'İrrasyonel merak' bilgiyle içiçe...
Uygarlığımızın teknolojide kaydettiği ilerlemenin, ahlaki ve felsefi donanım bakımından kaydettiği ilerleme ile eşit olmadığı uzun zamandır bilinen ve tartışılan bir konudur.
Zaten bugün hissedilen ve yaşanan çok yönlü sıkıntıların başlıca nedenlerinden biri de, bu ahlaki ve felsefi tutumun eksikliği ve geri plana itilmiş olması değil midir? Günümüzde açık ve net olarak görülmektedir ki, büyük uygarlıklar, toplumsal ve siyasal farklılıklarını, sahip oldukları büyük teknolojiyi, taş devrindeki insanlardan çok da farklı olmayan şekilde kullanarak çözmeye çalışmayı sürdürmektedir. Tarih öncesi insanının binlerce yıl önce birbirlerine attıkları ilk kurşunlar olan çakmak taşlarının yerini, bugün artık hidrojen ile atom bombaları ve kimyasal silahlar almıştır.Çağdaş insan gurur duyduğu bir uygarlık ve teknoloji geliştirmiştir ama diğer insanlarla olan çelişkilerini çözmek için başvurduğu yöntemi, mağara adamınınkinden ayıran tek fark, bugün, kullanılan silahların tahrip gücünün daha yüksek olmasından ibarettir. Uygarlığımızın yansıttığı birbiriyle uyuşmayan, karmaşık görüntü karşısında önerilebilecek tek şey; eğitim felsefesine daha çok eğilerek, onu daha iyi bilmeye ve anlamaya çalışarak hayatın farklılaşmasından kaynaklanacak zenginliği eşitlik ve dayanışma duyguları ile paylaşabilen uygarlığı kurmamız olacaktır.
Turgut Uyar
Çocuklarımızı oluşturacakları yeni dünyaya hazırlama yükümlülüklerimiz;
onlarla ilgili keşfetme yolculuğumuzu sınırlandırır...

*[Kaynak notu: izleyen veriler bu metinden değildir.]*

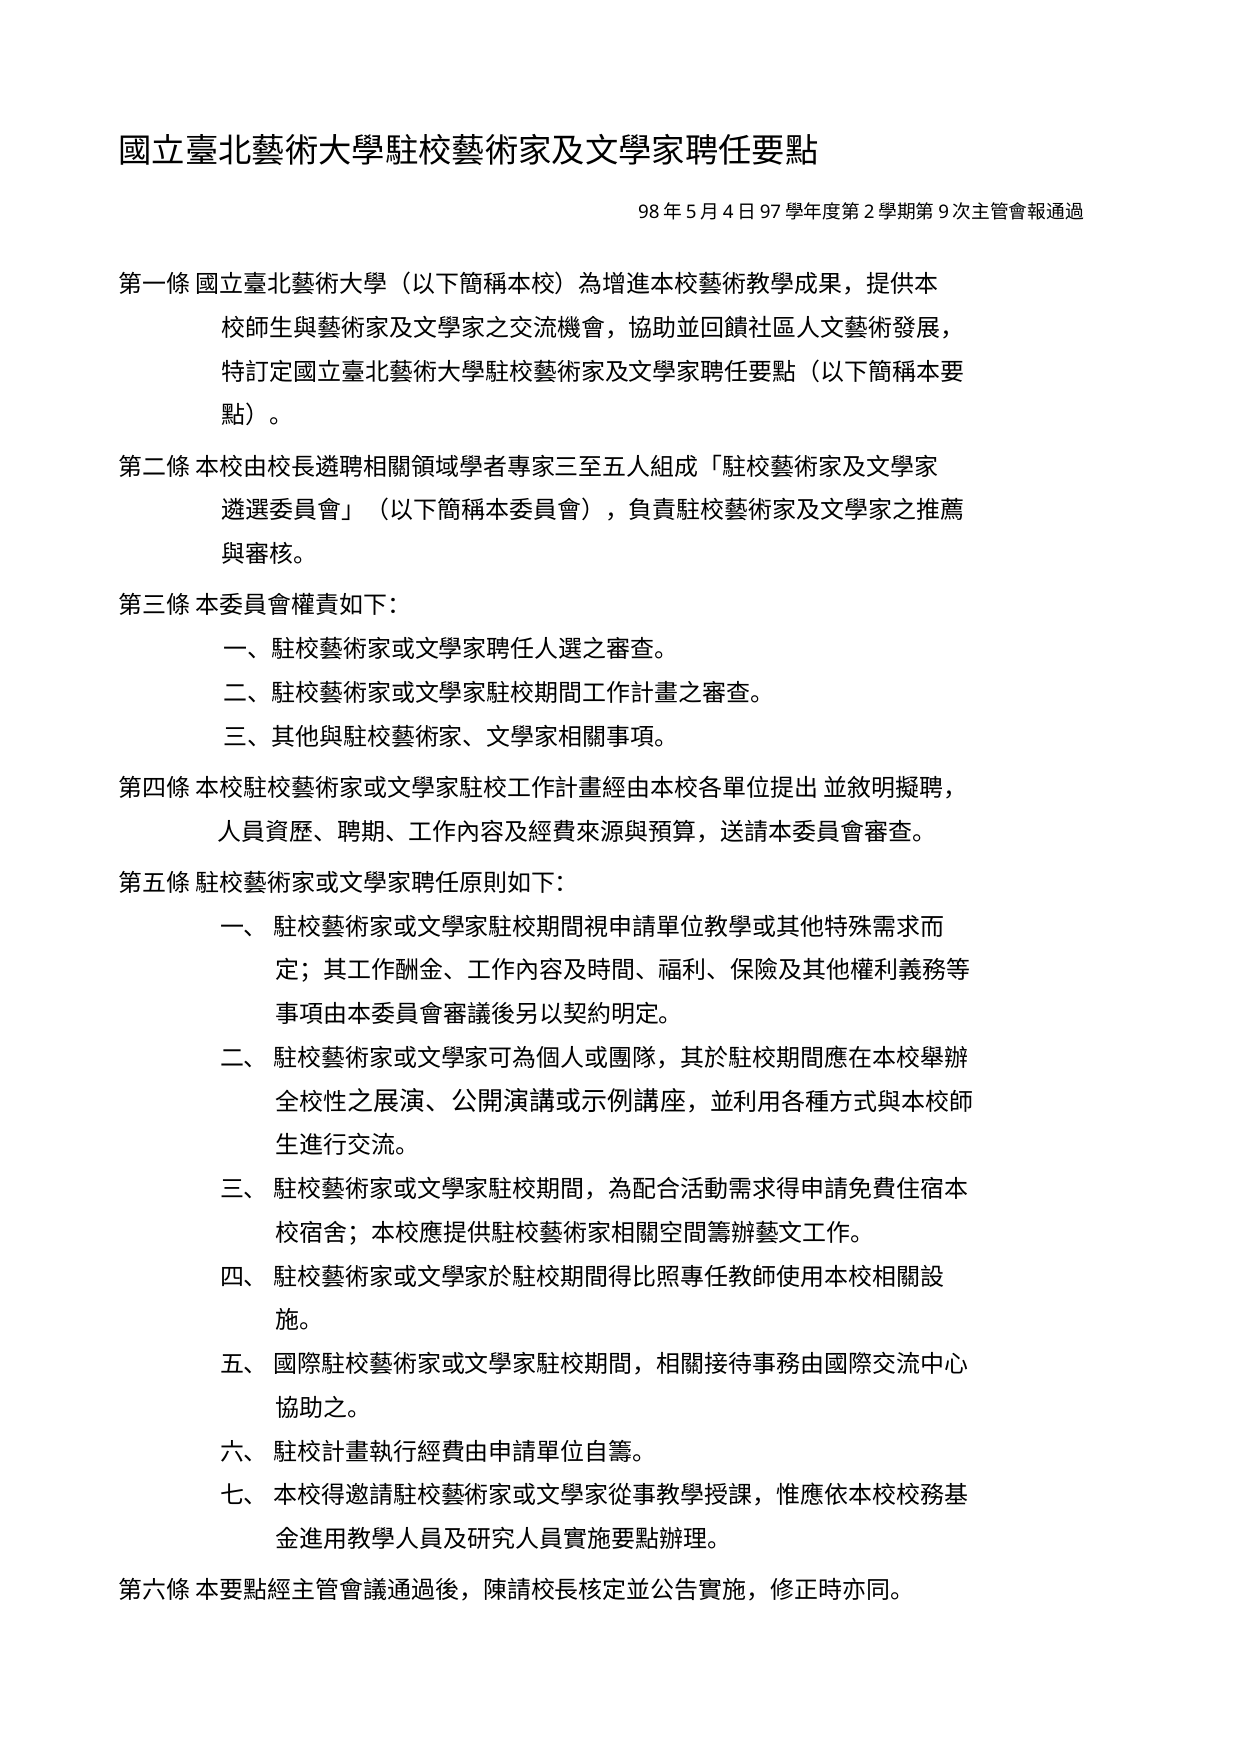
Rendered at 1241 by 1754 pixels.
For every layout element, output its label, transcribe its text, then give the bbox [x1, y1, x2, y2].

text 五、 國際駐校藝術家或文學家駐校期間，相關接待事務由國際交流中心 [220, 1344, 1136, 1379]
text 事項由本委員會審議後另以契約明定。 [275, 994, 811, 1029]
text 遴選委員會」（以下簡稱本委員會），負責駐校藝術家及文學家之推薦 [221, 491, 1136, 526]
text 一、駐校藝術家或文學家聘任人選之審查。 [223, 630, 813, 664]
text 第三條 本委員會權責如下： [118, 586, 537, 621]
text 全校性之展演、公開演講或示例講座，並利用各種方式與本校師 [275, 1081, 1136, 1118]
text 施。 [276, 1301, 404, 1336]
text 第六條 本要點經主管會議通過後，陳請校長核定並公告實施，修正時亦同。 [118, 1571, 1106, 1605]
text 國立臺北藝術大學駐校藝術家及文學家聘任要點 [118, 124, 981, 172]
text 二、 駐校藝術家或文學家可為個人或團隊，其於駐校期間應在本校舉辦 [220, 1038, 1136, 1073]
text 協助之。 [276, 1388, 459, 1423]
text 第四條 本校駐校藝術家或文學家駐校工作計畫經由本校各單位提出 並敘明擬聘， [118, 768, 1146, 803]
text 二、駐校藝術家或文學家駐校期間工作計畫之審查。 [223, 673, 921, 708]
text 與審核。 [221, 535, 405, 569]
text 四、 駐校藝術家或文學家於駐校期間得比照專任教師使用本校相關設 [220, 1257, 1109, 1292]
text 特訂定國立臺北藝術大學駐校藝術家及文學家聘任要點（以下簡稱本要 [221, 352, 1136, 387]
text 生進行交流。 [276, 1126, 513, 1161]
text 六、 駐校計畫執行經費由申請單位自籌。 [220, 1432, 784, 1467]
text 第五條 駐校藝術家或文學家聘任原則如下： [118, 863, 726, 898]
text 定；其工作酬金、工作內容及時間、福利、保險及其他權利義務等 [275, 951, 1136, 986]
text 98年5月4日97學年度第2學期第9次主管會報通過 [638, 197, 1146, 224]
text 三、 駐校藝術家或文學家駐校期間，為配合活動需求得申請免費住宿本 [220, 1169, 1136, 1204]
text 校宿舍；本校應提供駐校藝術家相關空間籌辦藝文工作。 [276, 1213, 1028, 1248]
text 七、 本校得邀請駐校藝術家或文學家從事教學授課，惟應依本校校務基 [220, 1476, 1136, 1511]
text 金進用教學人員及研究人員實施要點辦理。 [276, 1519, 865, 1554]
text 三、其他與駐校藝術家、文學家相關事項。 [223, 717, 813, 752]
text 人員資歷、聘期、工作內容及經費來源與預算，送請本委員會審查。 [217, 812, 1104, 847]
text 第二條 本校由校長遴聘相關領域學者專家三至五人組成「駐校藝術家及文學家 [118, 447, 1133, 482]
text 第一條 國立臺北藝術大學（以下簡稱本校）為增進本校藝術教學成果，提供本 [118, 265, 1133, 299]
text 點）。 [221, 396, 378, 431]
text 一、 駐校藝術家或文學家駐校期間視申請單位教學或其他特殊需求而 [220, 907, 1109, 942]
text 校師生與藝術家及文學家之交流機會，協助並回饋社區人文藝術發展， [221, 308, 1136, 343]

Uygarlığımızda ne kadar çok bilen, bildikleri ile övünen, bilgisini adeta lütfederce paylaşan, kendine benzemeyeni acımasız aşağılayan, “güçlü olma hedeflerine” şiddet ve korku duygusunda uyumsuzu, mutsuzu üreten var...
Amaçlar
Günümüzün ulaştığı noktada, iletişim ve bilişim teknoloji ürünlerinin okullarda kullanılıp kullanılmaması değil; nasıl kullanılabileceği, nasıl sağlanacağı, nasıl dağıtılacağı ve etik ilkelerinin neler olacağı, etkilerinin denetleneceği ve hangi ölçülerle değerlendirileceği; eğitsel amaçlar ve ilkeler açısından nasıl yararlanılabileceği süreçleri üzerindeki proje ve çözümlemeler önem taşımakta.
Çocuklarımız
Çocukların kendi ile ilişkisi, sosyal çerçevesi, eğitimi, doğa ve teknoloji karşısındaki yükümlülükleri; konforu, mutlu olma yanılsamaları onu yaratıcılığından koparır, dışlar ve büyüklerin “zihinsel kalıpları içine alır; kapatır!”
Öğrenmeyi öğrenmek, aslında, insanın insan olma çabasındaki bir büyük mücadelesidir. Öğrendikleriyle bir anlamda kavgasıdır. Öğrendiklerinin önünde elbette saygı duymasıdır, ama öğrendiklerinin önünde köle olması, onları gözü kapalı kabul etmesi değildir. Rutinlere çakılmadan: yaratıcılığın, merakın, gönüllü arayışın hakikate akan yolculukları kuşkusuz her insana iyi gelir.